A legal loophole was plugged last year to put a one-year time limit on new claims. Tens of thousands of pounds have also been paid out in compensation for ­personal injury or for unlawful detention.

There was anger last year when three criminals won a human rights case over segregation.

Murderers Andrew Somerville and Ricardo Blanco and robber Sammy Ralston received £2,100 each over claims prison guards hurt their feelings by locking them up alone.

The figures emerged from Scottish Government answers to written questions from Labour peer and MSP George Foulkes.

Scottish Prison Service chief executive John Ewing said more than 2,000 prisoners have raised proceedings in the Sheriff Court or Court of Session since May 2007. So far 190 have been settled.

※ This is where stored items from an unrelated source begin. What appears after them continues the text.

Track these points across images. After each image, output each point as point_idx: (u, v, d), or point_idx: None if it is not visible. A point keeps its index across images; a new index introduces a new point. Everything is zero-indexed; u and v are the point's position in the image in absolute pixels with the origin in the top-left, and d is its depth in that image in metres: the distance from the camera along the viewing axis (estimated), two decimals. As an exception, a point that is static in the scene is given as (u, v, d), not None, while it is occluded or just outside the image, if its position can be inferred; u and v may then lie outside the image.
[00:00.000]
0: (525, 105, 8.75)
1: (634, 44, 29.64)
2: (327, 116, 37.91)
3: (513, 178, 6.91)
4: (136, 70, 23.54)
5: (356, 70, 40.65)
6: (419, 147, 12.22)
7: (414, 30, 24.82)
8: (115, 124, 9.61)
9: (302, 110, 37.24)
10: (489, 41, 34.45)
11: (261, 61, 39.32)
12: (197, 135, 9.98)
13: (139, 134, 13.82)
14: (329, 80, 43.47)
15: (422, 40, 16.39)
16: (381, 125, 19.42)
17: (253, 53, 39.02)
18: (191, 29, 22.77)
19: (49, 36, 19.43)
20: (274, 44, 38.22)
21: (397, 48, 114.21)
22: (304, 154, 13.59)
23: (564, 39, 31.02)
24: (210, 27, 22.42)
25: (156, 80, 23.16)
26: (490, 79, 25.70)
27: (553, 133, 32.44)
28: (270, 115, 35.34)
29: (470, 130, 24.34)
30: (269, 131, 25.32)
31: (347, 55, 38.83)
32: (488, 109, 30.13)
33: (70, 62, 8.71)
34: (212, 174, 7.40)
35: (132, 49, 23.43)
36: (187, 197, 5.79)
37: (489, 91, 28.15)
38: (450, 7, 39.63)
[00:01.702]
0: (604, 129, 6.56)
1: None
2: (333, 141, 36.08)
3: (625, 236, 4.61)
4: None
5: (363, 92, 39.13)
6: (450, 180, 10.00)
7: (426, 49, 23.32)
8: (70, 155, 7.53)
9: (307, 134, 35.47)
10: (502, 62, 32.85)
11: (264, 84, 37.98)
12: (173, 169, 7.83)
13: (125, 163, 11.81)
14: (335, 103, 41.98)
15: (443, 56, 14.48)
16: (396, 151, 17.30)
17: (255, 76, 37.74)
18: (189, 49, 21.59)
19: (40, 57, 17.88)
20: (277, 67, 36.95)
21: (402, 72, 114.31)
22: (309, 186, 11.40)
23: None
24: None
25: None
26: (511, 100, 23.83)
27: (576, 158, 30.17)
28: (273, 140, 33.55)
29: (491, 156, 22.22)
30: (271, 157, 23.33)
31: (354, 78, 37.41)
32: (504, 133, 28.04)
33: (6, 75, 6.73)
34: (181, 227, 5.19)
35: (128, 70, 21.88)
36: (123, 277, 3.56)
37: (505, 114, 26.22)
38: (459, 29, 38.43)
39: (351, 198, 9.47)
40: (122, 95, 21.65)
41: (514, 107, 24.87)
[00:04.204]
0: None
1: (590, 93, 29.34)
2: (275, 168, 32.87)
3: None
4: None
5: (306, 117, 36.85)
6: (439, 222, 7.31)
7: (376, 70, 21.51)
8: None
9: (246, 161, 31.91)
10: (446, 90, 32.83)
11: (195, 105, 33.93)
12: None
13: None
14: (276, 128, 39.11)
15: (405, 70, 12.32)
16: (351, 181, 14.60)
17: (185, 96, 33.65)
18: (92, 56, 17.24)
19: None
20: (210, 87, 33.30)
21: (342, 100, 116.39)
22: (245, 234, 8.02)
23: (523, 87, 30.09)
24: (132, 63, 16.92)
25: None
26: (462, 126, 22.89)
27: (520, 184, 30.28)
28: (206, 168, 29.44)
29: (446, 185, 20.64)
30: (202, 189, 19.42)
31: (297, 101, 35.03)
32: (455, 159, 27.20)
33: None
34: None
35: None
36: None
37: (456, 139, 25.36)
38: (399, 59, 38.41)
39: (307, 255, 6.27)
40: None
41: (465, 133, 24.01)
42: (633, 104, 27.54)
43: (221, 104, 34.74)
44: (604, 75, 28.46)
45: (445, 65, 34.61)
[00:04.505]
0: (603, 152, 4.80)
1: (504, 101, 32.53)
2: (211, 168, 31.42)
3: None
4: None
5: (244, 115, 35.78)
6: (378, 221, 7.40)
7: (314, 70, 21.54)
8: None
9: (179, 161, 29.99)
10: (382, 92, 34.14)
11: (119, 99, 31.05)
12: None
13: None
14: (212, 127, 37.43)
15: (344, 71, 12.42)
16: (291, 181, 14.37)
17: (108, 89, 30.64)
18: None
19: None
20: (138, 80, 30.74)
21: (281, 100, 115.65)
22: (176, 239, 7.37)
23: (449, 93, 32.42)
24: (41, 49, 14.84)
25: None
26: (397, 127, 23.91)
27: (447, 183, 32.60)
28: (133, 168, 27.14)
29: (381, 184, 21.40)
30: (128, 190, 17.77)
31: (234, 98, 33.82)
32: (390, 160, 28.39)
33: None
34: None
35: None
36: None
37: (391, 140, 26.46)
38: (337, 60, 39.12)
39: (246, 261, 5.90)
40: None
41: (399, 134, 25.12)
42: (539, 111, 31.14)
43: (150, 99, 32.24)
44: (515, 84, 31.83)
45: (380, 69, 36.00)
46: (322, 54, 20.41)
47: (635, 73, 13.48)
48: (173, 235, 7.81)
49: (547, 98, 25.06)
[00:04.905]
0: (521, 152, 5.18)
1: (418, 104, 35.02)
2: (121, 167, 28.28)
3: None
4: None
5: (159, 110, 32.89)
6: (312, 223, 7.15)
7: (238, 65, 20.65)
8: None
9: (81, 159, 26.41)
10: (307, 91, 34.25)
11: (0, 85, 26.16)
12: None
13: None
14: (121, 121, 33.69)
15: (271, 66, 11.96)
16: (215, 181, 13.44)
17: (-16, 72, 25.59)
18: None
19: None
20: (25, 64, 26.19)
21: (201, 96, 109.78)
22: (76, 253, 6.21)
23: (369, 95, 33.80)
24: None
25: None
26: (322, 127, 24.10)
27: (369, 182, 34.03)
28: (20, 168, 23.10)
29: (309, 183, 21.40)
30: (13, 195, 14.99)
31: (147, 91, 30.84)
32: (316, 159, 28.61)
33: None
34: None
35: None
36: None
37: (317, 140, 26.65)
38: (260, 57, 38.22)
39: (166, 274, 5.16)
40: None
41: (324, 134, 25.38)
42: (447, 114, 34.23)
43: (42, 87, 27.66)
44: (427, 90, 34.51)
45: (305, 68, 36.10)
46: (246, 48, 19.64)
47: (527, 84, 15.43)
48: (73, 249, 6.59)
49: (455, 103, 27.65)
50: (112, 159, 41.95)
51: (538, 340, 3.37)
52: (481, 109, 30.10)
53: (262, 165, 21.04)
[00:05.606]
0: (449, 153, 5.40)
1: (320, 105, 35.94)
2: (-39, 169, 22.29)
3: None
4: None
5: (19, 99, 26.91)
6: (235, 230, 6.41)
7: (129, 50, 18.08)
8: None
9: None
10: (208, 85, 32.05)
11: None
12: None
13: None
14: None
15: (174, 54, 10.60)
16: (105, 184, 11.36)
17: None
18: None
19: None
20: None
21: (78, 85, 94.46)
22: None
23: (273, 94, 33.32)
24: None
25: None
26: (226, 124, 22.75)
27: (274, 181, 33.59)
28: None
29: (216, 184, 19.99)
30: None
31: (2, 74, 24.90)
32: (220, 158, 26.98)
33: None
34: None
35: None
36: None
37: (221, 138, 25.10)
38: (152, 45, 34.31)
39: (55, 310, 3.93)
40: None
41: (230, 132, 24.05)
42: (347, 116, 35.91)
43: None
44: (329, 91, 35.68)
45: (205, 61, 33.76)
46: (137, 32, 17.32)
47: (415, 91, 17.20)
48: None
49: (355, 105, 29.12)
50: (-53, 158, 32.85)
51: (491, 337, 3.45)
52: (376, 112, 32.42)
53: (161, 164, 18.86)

Lothians MSP Lord Foulkes yesterday suggested that, even though it would be hard to accept, it would be cheaper not to fight the cases but settle instead.

He said: “People living in worse conditions than many prisoners will be outraged by these payouts. But, since we are signed up to the European Human Rights Act, it might be better for tax-payers if we just accept it.
“Compensation claims were cheaper than costs for legal aid.”

Scottish Tory justice spokesman John Lamont said: “The taxpayer is now being seen as a cash cow by some of the most undeserving people.”

At the weekend it emerged that UK ministers are considering granting prisoners the right to vote in time for next year’s Holyrood elections in order to comply with a European Court of Human Rights ruling.